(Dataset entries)
================================
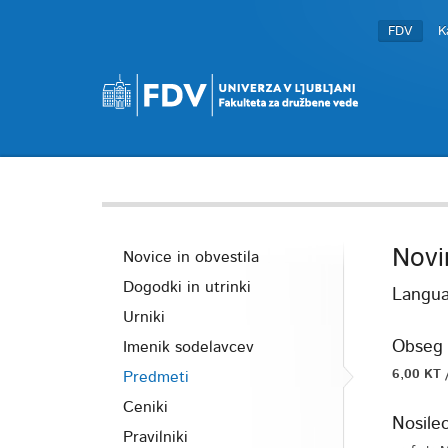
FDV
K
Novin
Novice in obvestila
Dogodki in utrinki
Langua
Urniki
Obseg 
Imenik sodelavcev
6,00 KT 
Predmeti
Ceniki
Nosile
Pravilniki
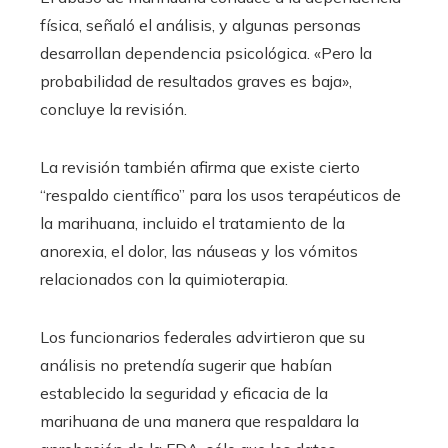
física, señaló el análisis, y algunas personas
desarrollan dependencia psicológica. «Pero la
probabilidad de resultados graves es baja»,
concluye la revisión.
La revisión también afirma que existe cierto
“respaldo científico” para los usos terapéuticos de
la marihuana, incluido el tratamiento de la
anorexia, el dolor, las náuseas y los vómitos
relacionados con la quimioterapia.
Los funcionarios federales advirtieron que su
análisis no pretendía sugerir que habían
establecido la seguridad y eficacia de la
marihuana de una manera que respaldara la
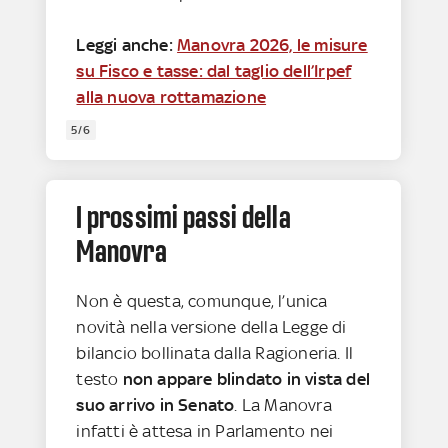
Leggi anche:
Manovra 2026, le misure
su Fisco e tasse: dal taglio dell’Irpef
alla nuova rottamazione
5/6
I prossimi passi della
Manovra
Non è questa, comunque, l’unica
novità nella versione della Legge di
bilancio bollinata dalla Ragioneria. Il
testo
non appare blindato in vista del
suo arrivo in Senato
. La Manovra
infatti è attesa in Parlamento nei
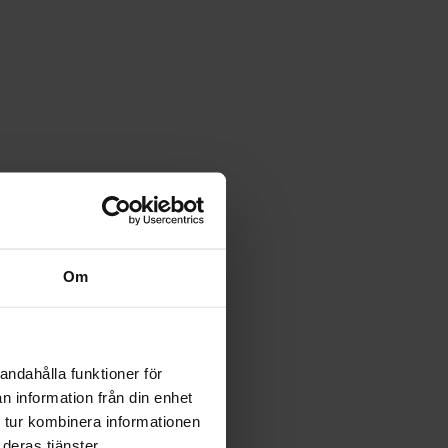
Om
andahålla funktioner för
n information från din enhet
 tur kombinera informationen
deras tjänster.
================================
== TRY IT ==
Edit the data above by replacing every "Manovra" with "Finanziaria" and write out all the lines again, unchanged otherwise. Leave out the pictures.

== RESPONSE TO THIS TASK ==
FDV
K
Novin
Novice in obvestila
Dogodki in utrinki
Langua
Urniki
Obseg 
Imenik sodelavcev
6,00 KT 
Predmeti
Ceniki
Nosile
Pravilniki
física, señaló el análisis, y algunas personas
desarrollan dependencia psicológica. «Pero la
probabilidad de resultados graves es baja»,
concluye la revisión.
La revisión también afirma que existe cierto
“respaldo científico” para los usos terapéuticos de
la marihuana, incluido el tratamiento de la
anorexia, el dolor, las náuseas y los vómitos
relacionados con la quimioterapia.
Los funcionarios federales advirtieron que su
análisis no pretendía sugerir que habían
establecido la seguridad y eficacia de la
marihuana de una manera que respaldara la
Leggi anche:
Finanziaria 2026, le misure
su Fisco e tasse: dal taglio dell’Irpef
alla nuova rottamazione
5/6
I prossimi passi della
Finanziaria
Non è questa, comunque, l’unica
novità nella versione della Legge di
bilancio bollinata dalla Ragioneria. Il
testo
non appare blindato in vista del
suo arrivo in Senato
. La Finanziaria
infatti è attesa in Parlamento nei
Om
andahålla funktioner för
n information från din enhet
 tur kombinera informationen
deras tjänster.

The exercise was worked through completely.